At 4:15pm a 16 year old girl discovered the body while walking her dog. The body was found in a location that overlooks the English Channel and is above the private girls school Roedean. The body was discovered under some bushes on a grassy bank and it appeared to have been thrown from the bridleway down the hill. The girl ran back to Woodingdean to fetch the police who arrived quickly and cordoned off the area.

Lyon had been stabbed 11 times in his front and back. Lyon’s pockets had been turned out and his 4 shilling pocket money and keys were missing. Later that day Ken Lyon was preparing to perform at the Metropole Hotel in Brighton when he was notified of the death of his son.

== Subsequent events ==
A few days after the murder a steak knife with a white handle was found in the grounds of a school around a mile away. Evidence was also discovered that someone had cleaned blood off themselves at a nearby public toilet. The blood was found to be Lyon’s. Two female witnesses reported seeing four boys fighting near some bushes on the bridleway on the afternoon of the murder at a time prior to the discovery. A bus driver reported that on the day of the murder he noticed that two youths on his bus, that was travelling to Whitehawk, were in a visibly agitated state.

The murder investigation that took place following the murder has been described as one of the biggest to have ever taken place in Sussex. 75,000 house-to-house inquiries were made and 2000 school children were interviewed. The police took the fingerprints of over 5000 teenagers in the area. Despite there being a number of suspects no charges were ever made.

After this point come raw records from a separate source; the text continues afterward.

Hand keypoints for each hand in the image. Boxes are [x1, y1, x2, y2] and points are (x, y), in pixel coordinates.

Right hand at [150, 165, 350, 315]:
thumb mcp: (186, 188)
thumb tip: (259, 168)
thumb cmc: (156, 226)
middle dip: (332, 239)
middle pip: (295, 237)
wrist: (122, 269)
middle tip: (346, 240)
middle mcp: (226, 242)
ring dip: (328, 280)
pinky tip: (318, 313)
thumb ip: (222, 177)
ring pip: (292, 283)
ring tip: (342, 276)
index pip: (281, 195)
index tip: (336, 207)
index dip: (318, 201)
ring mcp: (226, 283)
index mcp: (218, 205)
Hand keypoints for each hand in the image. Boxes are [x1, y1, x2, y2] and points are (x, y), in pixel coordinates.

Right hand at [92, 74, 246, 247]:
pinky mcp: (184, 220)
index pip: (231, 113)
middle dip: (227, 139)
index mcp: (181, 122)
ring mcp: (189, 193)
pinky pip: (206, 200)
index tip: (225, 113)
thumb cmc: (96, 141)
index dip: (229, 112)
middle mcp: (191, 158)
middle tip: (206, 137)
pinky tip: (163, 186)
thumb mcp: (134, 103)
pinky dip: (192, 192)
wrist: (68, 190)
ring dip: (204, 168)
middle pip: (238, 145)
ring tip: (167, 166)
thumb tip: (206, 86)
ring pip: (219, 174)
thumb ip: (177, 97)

In 2002 the murder weapon and other items associated with the case were rediscovered in the basement of the Brighton police station. The other items included a cigarette butt, clothes and a blood stained tissue. Following this rediscovery, two men were arrested. However, they were released on bail and after four months the police confirmed that they were no longer suspects.

In 2006 it was announced that police were looking for a family that emigrated to Canada with their teenage son shortly after the murder.